Elderly Jewish Man, Holocaust survivor, Zvenyhorodka, Ukraine // © Barry Falk

Photographer

Barry Falk

The Story behind the Portrait

‘In Search of Amnesia’ is an ongoing photography research project looking into the Jewish narrative in south-east Poland and north-west Ukraine. Starting in January 2017, this long-term project is concerned with memory, how we both remember the past and how it is reinterpreted through the telling of history or buried by collective amnesia. Specifically, it is concerned with how Jewish memory is held within places that suffered atrocity and immense loss. It is also a very personal project exploring my own identity and the family story that I hold.

Ukraine is culturally and religiously significant to Jews and it is the ancestral home to many diaspora Jews in America, Canada and England. Jewish people have lived on these lands for nine millennia and it is a major pilgrimage site for Hasidic Jews. There is talk of a Jewish revival within Ukraine, with vibrant new communities in large urban areas. Nevertheless, there is still an ongoing decline in the Jewish population in the rural areas in the Kiev region, where the communities are ageing, and many younger people are emigrating to Israel.

In November 2019 I returned to Ukraine, this time concentrating on the Kiev region, formerly part of the Russian Empire and the Pale of Settlement, a region that stretched from the Baltic Sea to the Black Sea. My interest was in meeting the small Jewish communities that had survived the numerous pogroms and the Holocaust of the Second World War.

I worked with a guide, Chaim, who drove me to various small towns, some of which had been former shtetls, that still held small Jewish communities. Chaim was more than just a guide though: he has been compiling a historical website on the Jewish communities in the Kiev region for the last five or six years. He’d agreed to take me on a 4-day tour of the region, a scratching of the surface, and I’d specified that I wanted to meet Jewish people, heads of communities, old and young. My specific request was to visit the still existing Jewish communities; I wasn’t seeking to catalogue old synagogues or Jewish cemeteries.

In Zvenyhorodka we met Leonid Brasavskiy, head of the Jewish community who agreed to introduce me to others to see if they would meet me to chat and perhaps be open to being photographed. I was then driven through the small town, trusting completely to my guides, with no clear idea of whom I was going to be introduced to. The first person I met was Elena Alekseevn, a practising Jew though her family was not observant; she was caring for her grandson whilst her daughter and son-in-law worked on a cruise ship in the Crimea.

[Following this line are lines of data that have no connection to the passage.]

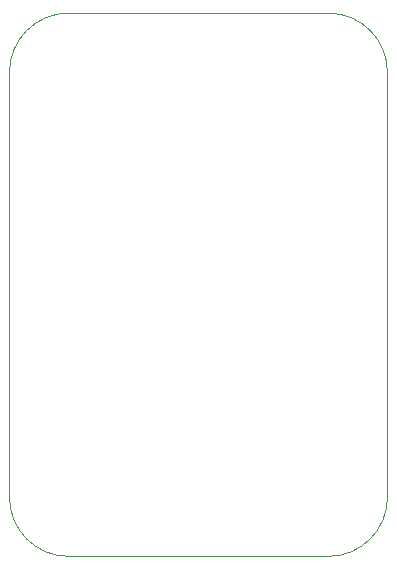
<source format=gbr>
G04 Generated by Ultiboard 13.0 *
%FSLAX24Y24*%
%MOIN*%

%ADD11C,0.0001*%


G04 ColorRGB 00FFFF for the following layer *
%LNBoard Outline*%
%LPD*%
G54D10*
G54D11*
X-28369Y23032D02*
X-28369Y8858D01*
G75*
D01*
G03X-26400Y6890I1969J1*
G01*
X-17739Y6890D01*
G75*
D01*
G03X-15770Y8858I1J1968*
G01*
X-15770Y23032D01*
G74*
D01*
G03X-17739Y25000I1969J1*
G01*
X-26400Y25000D01*
G75*
D01*
G03X-28369Y23032I-1J-1968*
G01*

M02*

</source>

The second person we visited was an elderly gentleman, featured in the image, a 91 years old man who was very frail and virtually bedridden. When I entered the house, he got up to greet me but his wife instructed him to sit back down again and ushered me into his bedroom. Chaim informed me that he was non-practising and that his wife was not Jewish, however, there was no time to talk just to take pictures. I later learned from Chaim, who had continued a conversation, whilst I took the photos, that he was a Holocaust survivor. I was very aware of his frailty and of my intrusion into their home but also humbled by their openness to me as a stranger, a foreigner with a camera. The man looked at me with his enigmatic face, staring amiably as if used to being photographed, framed by the backdrop of a swooning swan that spanned over him, wings outstretched, like a vision of heaven.

Although our meeting was brief, having this rare opportunity to meet this man & family hugely enriched the wider project. It is this layering of history, both the memories and the inevitable amnesia, that is the contextual soil in which this project sits.

 

 

 

 

…this long-term project is concerned with memory, how we both remember the past and how it is reinterpreted through the telling of history or buried by collective amnesia. Specifically, it is concerned with how Jewish memory is held within places that suffered atrocity and immense loss. It is also a very personal project exploring my own identity and the family story that I hold.

Bio

Barry Falk is a UK based photographer exploring a range of issues related to the psychological sense of self, how this is embodied in certain spaces and held in particular places that have undergone collective trauma and loss. He has documented key science research centres that are at the forefront of scientific research, asking the questions of what it means to be conscious, sentient and human. He has also focused more extensively on locations further afield, specifically Eastern Europe.

Recently he completed a short Covid-19 Project, titled Undiagnosed, taking portraits of friends and neighbours within walking distance of where he lives, between the period of the first Prime Minister’s ‘stay at home’ speech on 16th March 2020 and his second ‘stay at home go to work’ speech on 10th May 2020.

He is a member of the MAP6 Collective, a group of 9 photographers who create collective, photographic impressions of different places through its landscape and people.